▶ [ACTIVITY]:
Retype the passage in the deflation blog post below between "This is Not" and "wants a widget.", inclusive.

Showing posts with label Bernanke. Show all posts
Showing posts with label Bernanke. Show all posts

Tuesday, November 23, 2010

This is Not Good

Deflation is really not good.  Think about what would happen if suddenly, everything sold for less than it did last month. 

Krugman lays it out here in economics major detail: http://goo.gl/Wg7V.  But for the layperson, here’s the shtick.  First, if I build widgets and widget prices are going to be lower next month than this month, why would I invest money in building widgets?  I’m better off holding onto my money.  With lowered prices comes lower wage growth, especially in economies with unemployment.  Why pay more to people making widgets when there are a 100 people knocking on the door for a job?  Third, all of this is reinforcing.  Less spending begets less demand which begets lower wages which begets less spending.  Then suddenly, no one wants a widget.

I wasn’t really nervous until I saw this chart.  For those who didn’t watch Lost in Translation, Japan went through a housing boom in the 1980s to be followed by 20 years of economic funk.  Think Detroit with kimono robes and sushi. 

Two things compound the problem:

1. There’s a lot of pressure to cut government spending (ie trim the deficit).  Since we’re a borrowing country, this deficit money is a net flow into the US economy.  Cut the spending and you cut the flow.  Cut the flow and suddenly there’s $1 trillion less demand in widgets.  Dōmo arigatō.

▶ [INPUT DATA]:
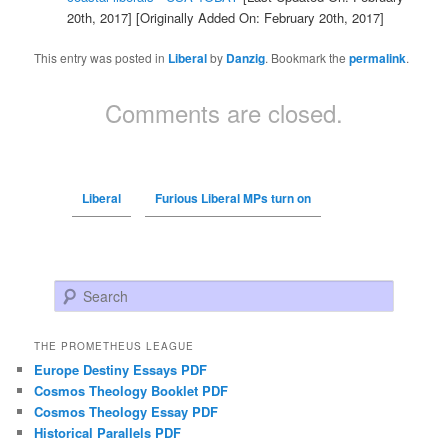
20th, 2017]
[Originally Added On: February 20th, 2017]
This entry was posted in
Liberal
by
Danzig
. Bookmark the
permalink
.
Comments are closed.
Liberal
Furious Liberal MPs turn on
Search
THE PROMETHEUS LEAGUE
Europe Destiny Essays PDF
Cosmos Theology Booklet PDF
Cosmos Theology Essay PDF
Historical Parallels PDF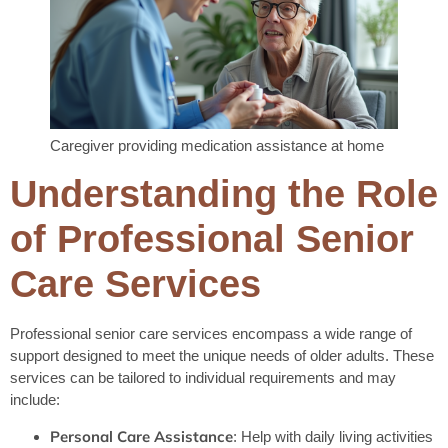
Caregiver providing medication assistance at home
Understanding the Role
of Professional Senior
Care Services
Professional senior care services encompass a wide range of
support designed to meet the unique needs of older adults. These
services can be tailored to individual requirements and may
include:
Personal Care Assistance
: Help with daily living activities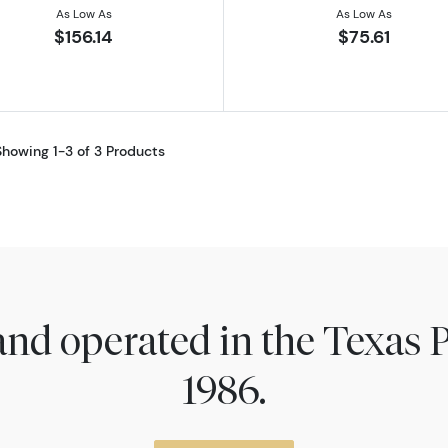
As Low As
As Low As
$156.14
$75.61
Showing 1-3 of 3 Products
nd operated in the Texas 
1986.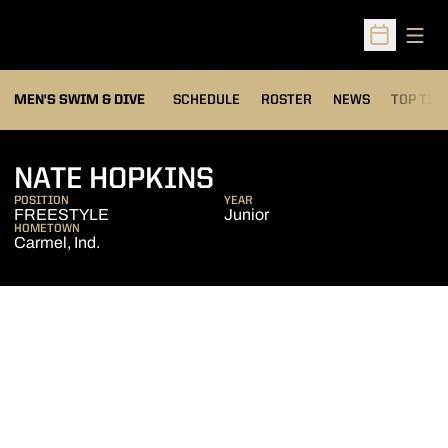
Open
Open Sched
MEN'S SWIM & DIVE
SCHEDULE
ROSTER
NEWS
TOP TIM
SEASON 2014-15
NATE HOPKINS
POSITION
YEAR
FREESTYLE
Junior
HOMETOWN
Carmel, Ind.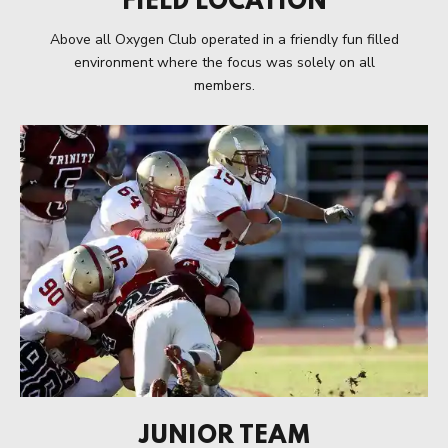
FIELD LOCATION
Above all Oxygen Club operated in a friendly fun filled
environment where the focus was solely on all
members.
JUNIOR TEAM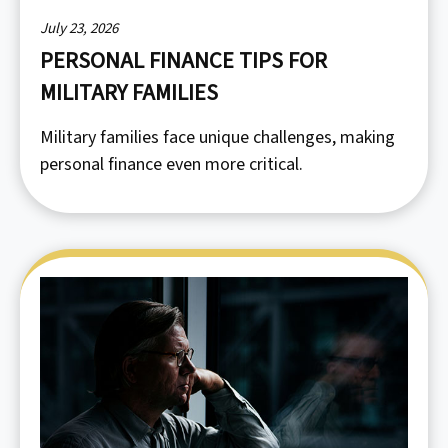
July 23, 2026
PERSONAL FINANCE TIPS FOR
MILITARY FAMILIES
Military families face unique challenges, making
personal finance even more critical.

▶ [SOLUTION BELOW]:
This is Not Good

Deflation is really not good.  Think about what would happen if suddenly, everything sold for less than it did last month. 

Krugman lays it out here in economics major detail: http://goo.gl/Wg7V.  But for the layperson, here’s the shtick.  First, if I build widgets and widget prices are going to be lower next month than this month, why would I invest money in building widgets?  I’m better off holding onto my money.  With lowered prices comes lower wage growth, especially in economies with unemployment.  Why pay more to people making widgets when there are a 100 people knocking on the door for a job?  Third, all of this is reinforcing.  Less spending begets less demand which begets lower wages which begets less spending.  Then suddenly, no one wants a widget.